Medio Oriente
I distruttori di Gaza e l’antisemitismo occidentale sono nemici dell’umanità, allo stesso modo
Nel rapido pendolo delle opinioni pubbliche algoritmiche di questo tempo, il giorno della marmotta di ieri azzera quello dell’altroieri, in attesa naturalmente di domani. Così, non si fa neanche in tempo a registrare un cambiamento significativo nei toni e nelle consapevolezze di chi da sempre “sta con Israele”, che le cronache riportano di un aggressione antisemita in un autogrill alle porte di Milano, e con esse il florilegio di commenti quasi confortati di molti “amici di Israele”: vedete cosa succede a dire falsità sugli “immaginari crimini di Israele” a Gaza, chiedono in coro retorici? “Succede che poi qualcuno, armato dalle menzogne dei media che credono alle bugie di Hamas se la prende con la prima kippà che passa per strada”, dicono, fino a preconizzare vicine notti dei Cristalli, nuove deportazioni, nuove leggi razziali anti-ebraiche che sarebbero già pronte per finire sulle Gazzette Ufficiali di mezza Europa. Posa speculare e contraria all’atteggiamento di quanti tra “gli amici dei palestinesi”, invece di discostarsene, rivendicano il nesso: “Certo, gli ebrei non si dissociano in massa dal governo israeliano, ed è ovvio che poi succedano queste cose”. In pochi arrivano a dire che ciò che è ovvio è anche giusto, ma è abbastanza chiaro che a fermarli sia solo un residuale, forse inconscio pudore. Più ampia, tra “gli amici di Gaza”, è poi la cerchia di chi minimizza: non solo il singolo episodio, questo o un altro, ma più in generale l’esistenza e la pericolosa, già attuale e ancor più potenziale, recrudescenza dell’antisemitismo in Europa e in Occidente, scivolando nel giustificazionismo.

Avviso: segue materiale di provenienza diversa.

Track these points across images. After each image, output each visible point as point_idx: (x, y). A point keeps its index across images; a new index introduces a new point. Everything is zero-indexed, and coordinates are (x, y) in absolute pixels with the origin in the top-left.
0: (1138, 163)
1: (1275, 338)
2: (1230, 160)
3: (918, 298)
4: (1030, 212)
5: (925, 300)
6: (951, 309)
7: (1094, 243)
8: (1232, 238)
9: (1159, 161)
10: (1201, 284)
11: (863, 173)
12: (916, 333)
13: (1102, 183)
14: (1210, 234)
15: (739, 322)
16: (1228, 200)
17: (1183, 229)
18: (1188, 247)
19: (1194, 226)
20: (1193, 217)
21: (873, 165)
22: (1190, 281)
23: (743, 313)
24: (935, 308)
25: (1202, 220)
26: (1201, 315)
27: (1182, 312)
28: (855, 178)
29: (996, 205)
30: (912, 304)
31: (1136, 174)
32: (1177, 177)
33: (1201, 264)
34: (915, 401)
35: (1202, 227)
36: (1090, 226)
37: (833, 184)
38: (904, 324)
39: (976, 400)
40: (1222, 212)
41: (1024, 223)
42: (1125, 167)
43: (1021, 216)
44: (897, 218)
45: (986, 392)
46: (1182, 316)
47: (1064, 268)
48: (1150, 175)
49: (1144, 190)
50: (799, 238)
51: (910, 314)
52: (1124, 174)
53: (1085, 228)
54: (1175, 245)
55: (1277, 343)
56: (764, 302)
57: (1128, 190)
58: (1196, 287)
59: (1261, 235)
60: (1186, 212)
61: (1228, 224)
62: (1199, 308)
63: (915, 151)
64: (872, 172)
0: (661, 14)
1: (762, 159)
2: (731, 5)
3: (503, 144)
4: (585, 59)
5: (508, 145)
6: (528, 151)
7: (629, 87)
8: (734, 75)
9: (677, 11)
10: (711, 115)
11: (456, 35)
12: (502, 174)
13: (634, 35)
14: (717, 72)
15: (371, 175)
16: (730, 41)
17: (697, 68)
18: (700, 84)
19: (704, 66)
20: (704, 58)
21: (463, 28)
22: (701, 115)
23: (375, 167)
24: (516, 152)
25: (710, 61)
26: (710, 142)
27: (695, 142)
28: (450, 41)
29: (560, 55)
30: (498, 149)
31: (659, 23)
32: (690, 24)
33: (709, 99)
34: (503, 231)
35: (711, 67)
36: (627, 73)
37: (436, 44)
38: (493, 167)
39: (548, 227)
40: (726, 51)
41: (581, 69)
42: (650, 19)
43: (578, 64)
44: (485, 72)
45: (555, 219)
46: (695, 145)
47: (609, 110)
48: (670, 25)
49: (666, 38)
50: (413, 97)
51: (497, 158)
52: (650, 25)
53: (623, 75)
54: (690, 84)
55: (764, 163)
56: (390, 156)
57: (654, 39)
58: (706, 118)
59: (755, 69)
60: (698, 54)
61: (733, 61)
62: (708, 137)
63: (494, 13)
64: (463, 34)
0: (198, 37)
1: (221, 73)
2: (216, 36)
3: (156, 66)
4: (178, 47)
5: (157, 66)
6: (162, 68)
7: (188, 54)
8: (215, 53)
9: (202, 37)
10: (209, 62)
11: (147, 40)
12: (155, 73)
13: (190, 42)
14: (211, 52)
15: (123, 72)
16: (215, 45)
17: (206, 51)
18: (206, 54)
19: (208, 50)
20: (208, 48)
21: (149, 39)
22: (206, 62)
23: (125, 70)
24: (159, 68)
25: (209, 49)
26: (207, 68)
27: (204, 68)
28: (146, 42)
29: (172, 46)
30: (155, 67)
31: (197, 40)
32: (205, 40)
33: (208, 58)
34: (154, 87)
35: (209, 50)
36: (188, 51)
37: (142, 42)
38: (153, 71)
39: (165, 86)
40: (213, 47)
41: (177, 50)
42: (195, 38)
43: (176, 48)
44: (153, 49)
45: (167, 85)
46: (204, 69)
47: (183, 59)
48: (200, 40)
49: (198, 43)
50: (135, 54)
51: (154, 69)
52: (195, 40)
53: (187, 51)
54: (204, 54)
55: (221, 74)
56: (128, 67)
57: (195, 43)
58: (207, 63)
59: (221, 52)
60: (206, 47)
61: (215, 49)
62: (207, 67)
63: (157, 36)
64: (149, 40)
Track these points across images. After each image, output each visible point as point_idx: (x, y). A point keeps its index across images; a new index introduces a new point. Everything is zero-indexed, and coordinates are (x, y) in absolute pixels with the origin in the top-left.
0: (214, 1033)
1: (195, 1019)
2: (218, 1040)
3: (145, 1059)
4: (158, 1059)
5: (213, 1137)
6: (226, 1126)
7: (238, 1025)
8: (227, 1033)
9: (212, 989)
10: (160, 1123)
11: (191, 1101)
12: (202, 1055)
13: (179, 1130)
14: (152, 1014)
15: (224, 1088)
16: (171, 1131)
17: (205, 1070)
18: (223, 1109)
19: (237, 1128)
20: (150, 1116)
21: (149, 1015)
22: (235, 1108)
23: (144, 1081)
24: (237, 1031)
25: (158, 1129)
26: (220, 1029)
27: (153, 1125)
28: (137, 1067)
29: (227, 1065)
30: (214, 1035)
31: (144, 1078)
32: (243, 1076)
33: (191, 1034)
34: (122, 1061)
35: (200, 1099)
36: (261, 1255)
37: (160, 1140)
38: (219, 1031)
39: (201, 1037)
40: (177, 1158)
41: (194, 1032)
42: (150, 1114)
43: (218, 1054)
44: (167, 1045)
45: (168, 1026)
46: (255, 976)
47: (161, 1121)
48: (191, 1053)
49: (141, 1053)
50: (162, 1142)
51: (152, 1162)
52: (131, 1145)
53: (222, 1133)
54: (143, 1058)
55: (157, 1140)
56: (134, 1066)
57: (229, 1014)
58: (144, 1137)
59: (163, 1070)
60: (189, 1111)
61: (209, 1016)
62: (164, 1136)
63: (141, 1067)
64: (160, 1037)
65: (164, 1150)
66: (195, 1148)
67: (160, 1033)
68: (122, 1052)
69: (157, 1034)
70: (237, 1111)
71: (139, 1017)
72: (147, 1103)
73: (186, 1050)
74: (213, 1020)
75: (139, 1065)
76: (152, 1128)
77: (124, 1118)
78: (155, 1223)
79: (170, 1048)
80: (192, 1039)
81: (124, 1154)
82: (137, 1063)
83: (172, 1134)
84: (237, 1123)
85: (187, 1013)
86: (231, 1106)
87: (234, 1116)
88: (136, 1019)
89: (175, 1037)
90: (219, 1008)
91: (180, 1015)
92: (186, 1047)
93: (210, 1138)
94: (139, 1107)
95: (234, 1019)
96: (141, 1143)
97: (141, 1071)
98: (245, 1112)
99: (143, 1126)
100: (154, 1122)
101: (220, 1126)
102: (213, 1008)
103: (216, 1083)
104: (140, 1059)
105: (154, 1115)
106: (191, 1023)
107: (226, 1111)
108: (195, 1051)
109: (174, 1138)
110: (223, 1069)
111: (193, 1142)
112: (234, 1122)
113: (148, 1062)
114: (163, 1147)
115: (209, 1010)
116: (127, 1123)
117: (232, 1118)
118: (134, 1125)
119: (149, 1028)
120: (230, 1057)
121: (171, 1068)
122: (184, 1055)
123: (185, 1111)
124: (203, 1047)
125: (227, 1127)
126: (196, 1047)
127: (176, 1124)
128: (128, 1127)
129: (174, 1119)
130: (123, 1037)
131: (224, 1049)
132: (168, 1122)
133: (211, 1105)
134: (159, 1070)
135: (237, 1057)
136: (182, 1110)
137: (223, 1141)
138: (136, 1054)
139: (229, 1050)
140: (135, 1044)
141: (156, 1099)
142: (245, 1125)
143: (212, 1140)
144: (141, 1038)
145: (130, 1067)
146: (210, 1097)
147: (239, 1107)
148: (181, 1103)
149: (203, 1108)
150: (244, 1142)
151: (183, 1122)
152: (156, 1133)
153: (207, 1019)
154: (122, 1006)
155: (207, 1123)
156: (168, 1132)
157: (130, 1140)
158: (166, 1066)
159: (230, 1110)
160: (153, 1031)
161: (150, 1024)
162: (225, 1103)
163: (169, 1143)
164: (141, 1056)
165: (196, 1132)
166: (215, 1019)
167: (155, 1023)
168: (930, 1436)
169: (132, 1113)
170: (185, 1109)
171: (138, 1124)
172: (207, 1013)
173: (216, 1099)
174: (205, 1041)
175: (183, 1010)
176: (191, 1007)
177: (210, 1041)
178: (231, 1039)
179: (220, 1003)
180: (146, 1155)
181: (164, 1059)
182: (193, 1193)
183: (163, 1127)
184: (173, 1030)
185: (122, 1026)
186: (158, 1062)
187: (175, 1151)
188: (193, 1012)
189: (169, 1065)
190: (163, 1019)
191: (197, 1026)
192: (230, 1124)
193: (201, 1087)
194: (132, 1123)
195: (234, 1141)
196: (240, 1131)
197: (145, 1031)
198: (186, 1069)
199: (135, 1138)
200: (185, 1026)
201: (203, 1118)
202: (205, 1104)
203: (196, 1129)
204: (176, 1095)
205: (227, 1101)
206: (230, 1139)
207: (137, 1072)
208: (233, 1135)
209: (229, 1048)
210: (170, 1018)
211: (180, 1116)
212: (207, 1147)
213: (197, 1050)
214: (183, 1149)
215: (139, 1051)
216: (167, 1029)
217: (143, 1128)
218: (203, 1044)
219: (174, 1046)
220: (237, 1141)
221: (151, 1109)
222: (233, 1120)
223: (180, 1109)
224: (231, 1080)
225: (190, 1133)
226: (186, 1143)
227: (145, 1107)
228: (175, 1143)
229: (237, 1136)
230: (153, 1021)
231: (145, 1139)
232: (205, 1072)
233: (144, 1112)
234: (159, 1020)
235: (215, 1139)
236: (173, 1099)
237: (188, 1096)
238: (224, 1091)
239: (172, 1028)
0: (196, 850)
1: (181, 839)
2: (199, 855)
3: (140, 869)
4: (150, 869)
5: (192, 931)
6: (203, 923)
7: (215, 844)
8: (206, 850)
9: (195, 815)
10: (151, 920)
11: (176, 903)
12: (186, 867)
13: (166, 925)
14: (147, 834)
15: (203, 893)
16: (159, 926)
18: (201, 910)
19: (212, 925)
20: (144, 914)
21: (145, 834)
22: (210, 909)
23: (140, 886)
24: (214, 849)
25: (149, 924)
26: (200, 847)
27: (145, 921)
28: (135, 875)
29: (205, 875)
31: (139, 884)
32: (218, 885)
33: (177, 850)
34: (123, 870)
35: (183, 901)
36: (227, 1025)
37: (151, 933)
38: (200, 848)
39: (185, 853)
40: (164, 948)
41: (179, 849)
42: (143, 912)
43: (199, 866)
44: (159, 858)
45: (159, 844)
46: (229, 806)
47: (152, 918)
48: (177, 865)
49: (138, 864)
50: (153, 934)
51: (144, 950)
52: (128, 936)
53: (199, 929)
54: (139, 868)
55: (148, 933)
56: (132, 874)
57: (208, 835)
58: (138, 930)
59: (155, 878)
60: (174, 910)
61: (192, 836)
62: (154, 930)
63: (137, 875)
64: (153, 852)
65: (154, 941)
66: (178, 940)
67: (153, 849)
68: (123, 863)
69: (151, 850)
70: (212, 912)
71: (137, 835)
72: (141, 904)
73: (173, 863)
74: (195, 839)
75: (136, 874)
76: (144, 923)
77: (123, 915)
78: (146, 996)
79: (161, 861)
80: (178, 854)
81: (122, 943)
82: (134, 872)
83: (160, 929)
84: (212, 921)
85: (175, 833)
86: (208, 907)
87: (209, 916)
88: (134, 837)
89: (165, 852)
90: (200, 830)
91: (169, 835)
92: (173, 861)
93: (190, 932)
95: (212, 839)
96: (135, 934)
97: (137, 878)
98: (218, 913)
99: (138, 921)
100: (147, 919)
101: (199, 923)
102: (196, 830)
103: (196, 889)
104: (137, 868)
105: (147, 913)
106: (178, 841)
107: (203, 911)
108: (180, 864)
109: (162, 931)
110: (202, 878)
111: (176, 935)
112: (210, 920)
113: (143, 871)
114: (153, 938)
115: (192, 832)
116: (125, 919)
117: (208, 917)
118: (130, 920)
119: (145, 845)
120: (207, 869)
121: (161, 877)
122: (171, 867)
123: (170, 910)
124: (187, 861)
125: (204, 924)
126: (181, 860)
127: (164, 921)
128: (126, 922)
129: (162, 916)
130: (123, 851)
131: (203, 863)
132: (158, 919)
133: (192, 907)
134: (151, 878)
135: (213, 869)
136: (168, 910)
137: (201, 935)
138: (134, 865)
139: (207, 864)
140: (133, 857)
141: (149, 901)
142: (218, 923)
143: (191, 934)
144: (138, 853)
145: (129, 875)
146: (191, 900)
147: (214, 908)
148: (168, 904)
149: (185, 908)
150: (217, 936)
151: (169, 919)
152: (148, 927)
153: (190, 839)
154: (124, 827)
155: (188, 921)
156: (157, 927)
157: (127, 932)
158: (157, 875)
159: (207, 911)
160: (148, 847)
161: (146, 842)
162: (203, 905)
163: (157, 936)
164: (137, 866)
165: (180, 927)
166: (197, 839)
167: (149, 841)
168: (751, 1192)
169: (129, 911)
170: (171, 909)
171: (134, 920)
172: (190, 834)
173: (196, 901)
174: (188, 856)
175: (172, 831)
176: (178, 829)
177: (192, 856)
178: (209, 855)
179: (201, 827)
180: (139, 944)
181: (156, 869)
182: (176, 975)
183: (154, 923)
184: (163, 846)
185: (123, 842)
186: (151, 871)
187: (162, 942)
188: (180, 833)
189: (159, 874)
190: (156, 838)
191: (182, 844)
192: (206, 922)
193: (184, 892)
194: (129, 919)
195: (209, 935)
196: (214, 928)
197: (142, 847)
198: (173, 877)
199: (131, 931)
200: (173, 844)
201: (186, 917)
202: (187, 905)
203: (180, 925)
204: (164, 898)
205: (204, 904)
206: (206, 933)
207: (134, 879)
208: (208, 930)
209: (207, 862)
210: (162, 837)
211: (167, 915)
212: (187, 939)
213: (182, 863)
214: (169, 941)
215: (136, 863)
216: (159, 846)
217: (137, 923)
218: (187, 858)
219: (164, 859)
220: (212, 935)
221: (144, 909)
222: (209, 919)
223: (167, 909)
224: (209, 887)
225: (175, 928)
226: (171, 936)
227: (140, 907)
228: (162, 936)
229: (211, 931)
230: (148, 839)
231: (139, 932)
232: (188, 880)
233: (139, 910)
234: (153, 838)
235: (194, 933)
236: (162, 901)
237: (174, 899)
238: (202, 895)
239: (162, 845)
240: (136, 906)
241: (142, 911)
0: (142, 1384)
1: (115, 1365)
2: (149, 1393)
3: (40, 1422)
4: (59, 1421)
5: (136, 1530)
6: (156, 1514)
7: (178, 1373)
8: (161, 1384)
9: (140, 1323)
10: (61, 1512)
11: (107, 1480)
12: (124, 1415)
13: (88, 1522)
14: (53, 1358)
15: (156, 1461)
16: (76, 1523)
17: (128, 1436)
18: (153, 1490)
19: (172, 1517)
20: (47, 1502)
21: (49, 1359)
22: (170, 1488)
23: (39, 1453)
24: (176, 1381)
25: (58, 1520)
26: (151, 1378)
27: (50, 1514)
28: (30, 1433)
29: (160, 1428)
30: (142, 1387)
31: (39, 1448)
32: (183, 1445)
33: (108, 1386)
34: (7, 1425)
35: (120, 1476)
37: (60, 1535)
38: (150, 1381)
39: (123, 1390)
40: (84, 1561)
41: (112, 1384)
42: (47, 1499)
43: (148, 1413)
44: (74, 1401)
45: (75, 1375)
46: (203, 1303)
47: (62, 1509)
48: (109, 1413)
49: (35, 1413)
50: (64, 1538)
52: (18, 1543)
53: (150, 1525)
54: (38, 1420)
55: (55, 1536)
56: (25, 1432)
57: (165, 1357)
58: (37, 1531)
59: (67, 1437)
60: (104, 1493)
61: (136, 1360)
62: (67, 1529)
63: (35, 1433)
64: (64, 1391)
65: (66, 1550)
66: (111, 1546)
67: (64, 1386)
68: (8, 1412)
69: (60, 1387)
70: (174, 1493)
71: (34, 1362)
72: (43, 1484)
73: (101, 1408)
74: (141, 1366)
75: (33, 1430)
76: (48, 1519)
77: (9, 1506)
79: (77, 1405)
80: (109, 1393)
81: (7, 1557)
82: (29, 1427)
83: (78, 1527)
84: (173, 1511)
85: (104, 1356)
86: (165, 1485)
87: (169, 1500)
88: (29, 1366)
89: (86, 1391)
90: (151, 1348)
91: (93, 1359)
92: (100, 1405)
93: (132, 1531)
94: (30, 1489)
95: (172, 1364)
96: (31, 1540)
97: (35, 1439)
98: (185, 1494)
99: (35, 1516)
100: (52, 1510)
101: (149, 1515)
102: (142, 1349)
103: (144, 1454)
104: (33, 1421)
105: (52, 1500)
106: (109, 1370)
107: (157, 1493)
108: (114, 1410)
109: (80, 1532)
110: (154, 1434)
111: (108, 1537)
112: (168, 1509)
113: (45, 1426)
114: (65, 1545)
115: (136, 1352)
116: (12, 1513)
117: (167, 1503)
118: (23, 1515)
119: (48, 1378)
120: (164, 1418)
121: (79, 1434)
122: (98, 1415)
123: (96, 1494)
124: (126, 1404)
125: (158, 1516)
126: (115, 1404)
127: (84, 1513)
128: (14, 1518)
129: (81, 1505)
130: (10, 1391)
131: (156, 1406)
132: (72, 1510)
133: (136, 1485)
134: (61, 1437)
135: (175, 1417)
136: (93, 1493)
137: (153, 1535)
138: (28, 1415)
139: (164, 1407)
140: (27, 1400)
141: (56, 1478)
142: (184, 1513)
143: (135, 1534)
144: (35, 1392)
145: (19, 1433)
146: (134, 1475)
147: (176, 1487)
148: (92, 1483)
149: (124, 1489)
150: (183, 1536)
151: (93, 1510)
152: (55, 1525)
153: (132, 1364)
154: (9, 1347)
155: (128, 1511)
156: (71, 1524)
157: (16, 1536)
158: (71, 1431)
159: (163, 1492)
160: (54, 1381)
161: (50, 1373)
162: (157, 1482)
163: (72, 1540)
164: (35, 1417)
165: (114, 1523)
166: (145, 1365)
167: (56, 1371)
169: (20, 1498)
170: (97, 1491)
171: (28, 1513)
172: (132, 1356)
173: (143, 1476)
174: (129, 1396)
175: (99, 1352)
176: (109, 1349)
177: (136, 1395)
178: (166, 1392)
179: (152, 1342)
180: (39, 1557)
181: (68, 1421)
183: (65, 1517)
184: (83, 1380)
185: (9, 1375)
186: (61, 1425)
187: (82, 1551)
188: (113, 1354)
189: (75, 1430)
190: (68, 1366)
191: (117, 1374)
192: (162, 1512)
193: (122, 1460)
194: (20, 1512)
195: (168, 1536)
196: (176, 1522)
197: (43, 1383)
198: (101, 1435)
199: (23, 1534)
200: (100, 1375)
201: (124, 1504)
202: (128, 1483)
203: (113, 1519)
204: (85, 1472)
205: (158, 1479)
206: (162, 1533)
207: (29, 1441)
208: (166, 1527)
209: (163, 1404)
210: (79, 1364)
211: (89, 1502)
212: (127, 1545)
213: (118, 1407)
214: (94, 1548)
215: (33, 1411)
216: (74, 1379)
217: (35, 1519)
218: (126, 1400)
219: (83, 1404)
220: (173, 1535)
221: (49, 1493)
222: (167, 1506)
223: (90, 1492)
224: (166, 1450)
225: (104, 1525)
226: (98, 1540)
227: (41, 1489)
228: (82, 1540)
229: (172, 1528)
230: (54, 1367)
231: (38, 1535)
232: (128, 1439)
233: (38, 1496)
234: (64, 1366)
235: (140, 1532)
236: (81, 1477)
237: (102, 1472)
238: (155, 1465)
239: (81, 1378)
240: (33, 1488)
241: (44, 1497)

Naturalmente, i due fronti si rafforzano a vicenda, e si alimentano di sangue ed energia. Ad ogni “buona notizia” per il proprio fronte – che è poi una cattiva notizia: un aggressione antisemita, un’altra strage a Gaza – alzano il ditino, o lo puntano, per dire: “Ecco, vedete?”. Mi è chiaro, ovviamente, che non tutti quanti prendono parola sono preda di questo cinismo incosapevole. So e conosco che in molte persone sono una sincera umanità e passione per i diritti di tutti a sanguinare, di fronte all’ingiustizia distruttiva subita dal popolo Gazawi, che anche in Israele comincia ad essere chiamata “genocidio”, come negli “altri” ci sono una cosciente e memore preoccupazione per l’antisemitismo in Europa, per le nostre responsabilità storiche e culturali: una barriera anche per non dimenticare che obbrobrio criminale sia stato il 7 Ottobre di Hamas. Il punto e il problema però è proprio questo: i due gruppi di sensibili, parlo dei sinceramente sensibili alle due ragioni, sembrano avere uno spazio di interesezione molto ridotto, sempre di più. Come se il diritto dei Gazawi ad avere una terra, una vita degna, pane e libertà sia alternativo a quello degli ebrei di tutto il mondo a vivere sereni e sicuri. Due diritti universali che prescindono dalle idee professate. E che quindi valgono anche per i palestinesi che in cuor loro vorrebbero vedere la “Palestina libera dal fiume al mare”, e per gli ebrei di qualunque professione politica, perfino quelli che non si dissociano da Netanyahu perchè ne condividono pensiero e azione.
Già, il problema dei veri sensibili dei quali parliamo sta proprio qui, ed è comprensibile: come si può difendere il diritto, come si possono difendere i diritti umani di chi, in fondo, o neanche tanto in fondo, ritiene prevalente il proprio, potenzialmente fino alla distruzione del diritto e magari anche della vita, dell’altro? Non è un problema da poco. Ma si chiamano diritti umani perchè concepiti, sull’onda dell’ottimismo della ragione, perchè fossero di tutti, e uguali per tutti. Perchè questo diventi realtà, serve a ciascuno di riconoscere gli errori e i crimini di quelli che si ritengono “amici”, della propria parte. E condannare e combattere l’antisemitismo con ogni fermezza e durezza, come se la distruzione di Gaza non ci fosse, e condannare Netanyahu e il suo governo, perchè la distruzione di Gaza, purtroppo, tragicamente, c’è e continua: senza sbocchi e senza fine.